START Supplied material

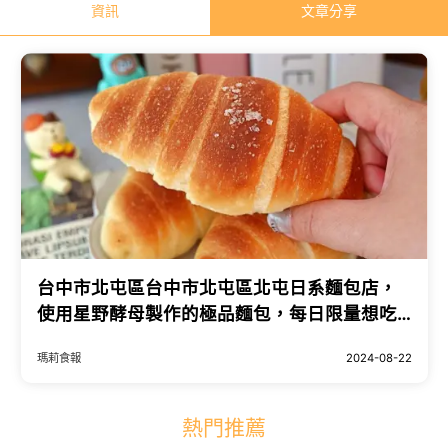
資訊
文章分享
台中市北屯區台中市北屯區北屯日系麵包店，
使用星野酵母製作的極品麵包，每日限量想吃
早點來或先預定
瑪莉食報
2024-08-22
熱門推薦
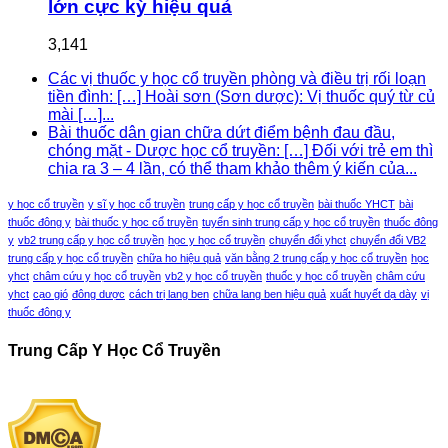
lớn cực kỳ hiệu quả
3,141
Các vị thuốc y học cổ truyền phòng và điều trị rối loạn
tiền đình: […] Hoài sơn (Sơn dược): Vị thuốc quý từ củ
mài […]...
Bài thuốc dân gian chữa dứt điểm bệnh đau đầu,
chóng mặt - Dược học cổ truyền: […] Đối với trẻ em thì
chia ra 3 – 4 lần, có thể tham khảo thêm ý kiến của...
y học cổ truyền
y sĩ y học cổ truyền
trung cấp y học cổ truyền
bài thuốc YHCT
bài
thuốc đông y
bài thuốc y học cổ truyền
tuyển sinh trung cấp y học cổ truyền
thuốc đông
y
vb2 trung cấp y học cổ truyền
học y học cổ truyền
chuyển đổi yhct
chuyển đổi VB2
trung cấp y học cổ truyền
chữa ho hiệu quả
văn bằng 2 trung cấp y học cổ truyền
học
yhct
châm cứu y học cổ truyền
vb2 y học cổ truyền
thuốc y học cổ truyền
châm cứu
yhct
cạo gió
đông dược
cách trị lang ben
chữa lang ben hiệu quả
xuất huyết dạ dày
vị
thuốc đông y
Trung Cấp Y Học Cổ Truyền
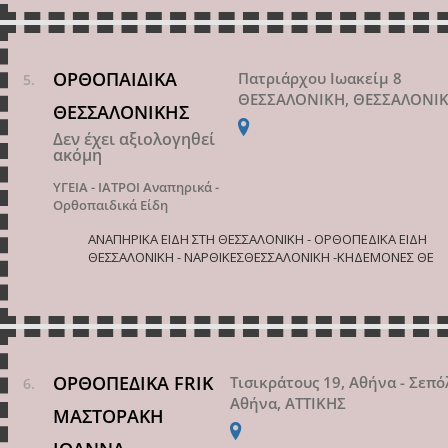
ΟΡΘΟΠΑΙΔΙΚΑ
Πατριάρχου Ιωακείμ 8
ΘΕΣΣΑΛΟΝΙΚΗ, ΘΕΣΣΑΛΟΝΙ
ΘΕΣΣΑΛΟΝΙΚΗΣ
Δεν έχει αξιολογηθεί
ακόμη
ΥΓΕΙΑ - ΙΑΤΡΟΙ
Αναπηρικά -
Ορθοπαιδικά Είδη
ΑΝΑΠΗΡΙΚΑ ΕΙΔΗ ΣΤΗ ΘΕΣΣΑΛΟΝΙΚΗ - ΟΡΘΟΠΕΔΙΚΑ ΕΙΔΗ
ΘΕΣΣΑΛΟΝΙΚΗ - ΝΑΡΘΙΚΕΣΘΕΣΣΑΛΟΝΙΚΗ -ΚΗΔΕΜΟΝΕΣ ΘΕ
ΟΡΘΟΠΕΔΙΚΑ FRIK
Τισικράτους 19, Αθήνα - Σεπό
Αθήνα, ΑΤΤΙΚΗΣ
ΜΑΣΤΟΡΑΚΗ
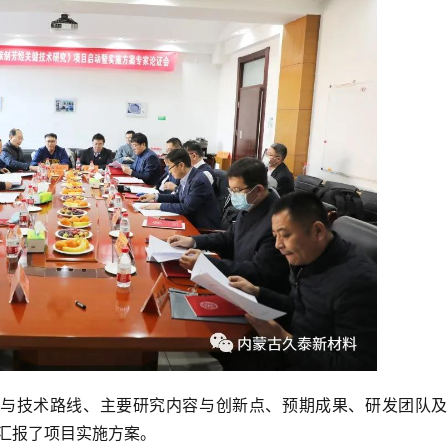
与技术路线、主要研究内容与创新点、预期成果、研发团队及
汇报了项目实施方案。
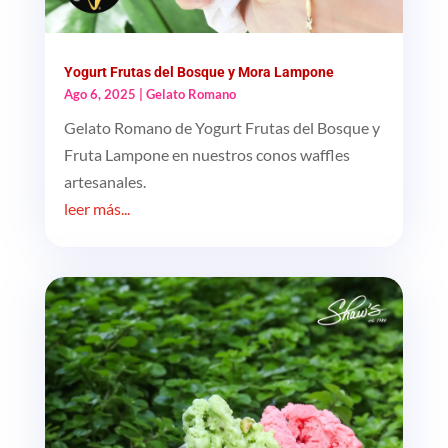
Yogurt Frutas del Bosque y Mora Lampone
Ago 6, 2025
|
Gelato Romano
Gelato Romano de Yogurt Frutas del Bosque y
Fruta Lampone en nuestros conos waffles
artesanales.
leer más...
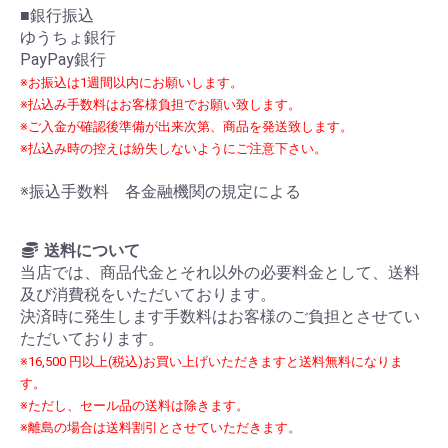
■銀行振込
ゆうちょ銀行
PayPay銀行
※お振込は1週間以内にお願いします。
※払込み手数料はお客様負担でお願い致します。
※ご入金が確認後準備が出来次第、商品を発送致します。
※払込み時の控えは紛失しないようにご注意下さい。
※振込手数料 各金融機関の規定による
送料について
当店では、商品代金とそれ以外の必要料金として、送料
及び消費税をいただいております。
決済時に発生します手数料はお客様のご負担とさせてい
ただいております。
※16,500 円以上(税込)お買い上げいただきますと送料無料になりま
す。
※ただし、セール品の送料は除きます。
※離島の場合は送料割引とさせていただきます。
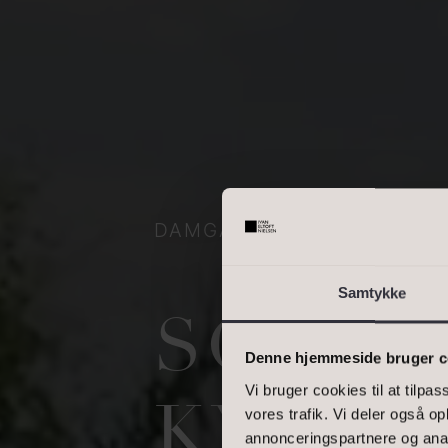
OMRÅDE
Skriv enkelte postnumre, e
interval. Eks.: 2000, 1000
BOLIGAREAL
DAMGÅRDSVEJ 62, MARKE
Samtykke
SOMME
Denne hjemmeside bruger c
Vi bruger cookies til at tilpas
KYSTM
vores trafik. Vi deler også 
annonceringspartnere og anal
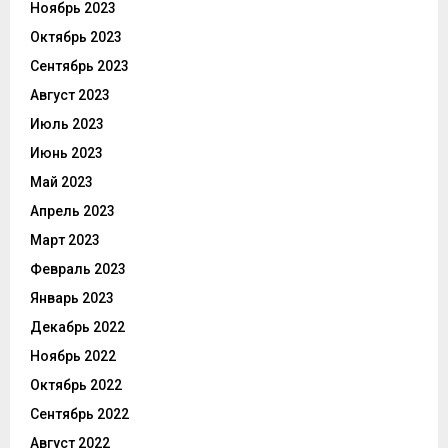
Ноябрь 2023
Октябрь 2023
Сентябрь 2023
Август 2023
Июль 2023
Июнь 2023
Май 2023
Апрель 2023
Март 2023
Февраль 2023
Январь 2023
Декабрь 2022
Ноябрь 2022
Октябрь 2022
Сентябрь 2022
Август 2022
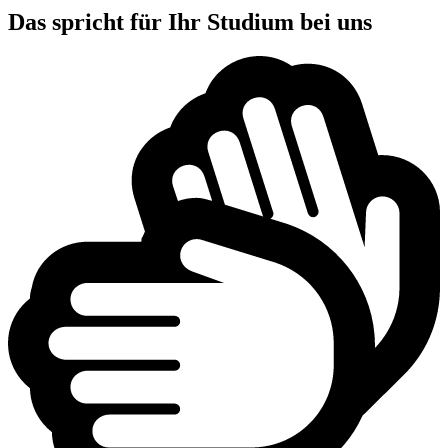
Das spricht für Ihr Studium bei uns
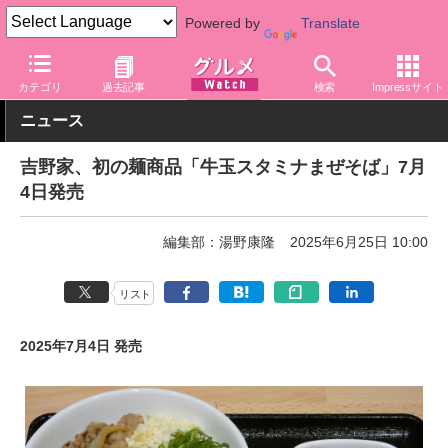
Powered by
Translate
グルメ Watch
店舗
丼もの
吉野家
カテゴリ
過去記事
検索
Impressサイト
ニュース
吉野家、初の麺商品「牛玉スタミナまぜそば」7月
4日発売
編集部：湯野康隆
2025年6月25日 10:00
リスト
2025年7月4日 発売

END Supplied material

* Prompt: Count the lines in the items above that contain the string "lang", with case counting. Reply with the number alone.

* Completed exercise: 2